ЗАДАНИЕ 1 = Перечислите все высокие, тонкие потребности человека, которые названы в тексте об изобретательности.

Признавая, что нужда есть мать изобретения, Мэзон в то же время указывает, что в процессе его образования играет важную роль и свободная творческая игра духовных сил человека — его ума, комбинационной способности, ловкости и т. д. Так, игры детей и игры первобытных народов служат почвой для развития изобретательности. На роль детских игр в истории изобретений впервые указал Лейбниц; в новейшее время Гроос подробно исследует роль умственного эксперимента в детских играх. Мэзон сообщает, что, например, эскимосы при занятии китоловством создают особые фиктивные задания, в которых нужно проявить проворство и изобретательность при воображаемом преследовании животного.
По мере восхождения к более высоким, тонким потребностям человека, каковы религия, искусство, наука и философия, формы изобретения углубляются, но механизм изобретательности в основных чертах остается тем же.

ИСХОДНЫЕ ДАННЫЕ =
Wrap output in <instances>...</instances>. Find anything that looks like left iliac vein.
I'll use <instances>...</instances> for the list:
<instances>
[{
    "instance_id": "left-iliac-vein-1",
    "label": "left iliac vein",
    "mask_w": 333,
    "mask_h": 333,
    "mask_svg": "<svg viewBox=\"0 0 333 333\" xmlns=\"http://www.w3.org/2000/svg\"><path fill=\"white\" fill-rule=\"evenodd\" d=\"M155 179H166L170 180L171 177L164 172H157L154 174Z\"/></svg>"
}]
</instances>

ЗАДАНИЕ 2 = Отберите из записей все строки, где встречается слово «instances». Регистр букв учитывается.

РЕШЕНИЕ 1 = Религия, искусство, наука, философия.

РЕШЕНИЕ 2 =
Wrap output in <instances>...</instances>. Find anything that looks like left iliac vein.
I'll use <instances>...</instances> for the list:
<instances>
</instances>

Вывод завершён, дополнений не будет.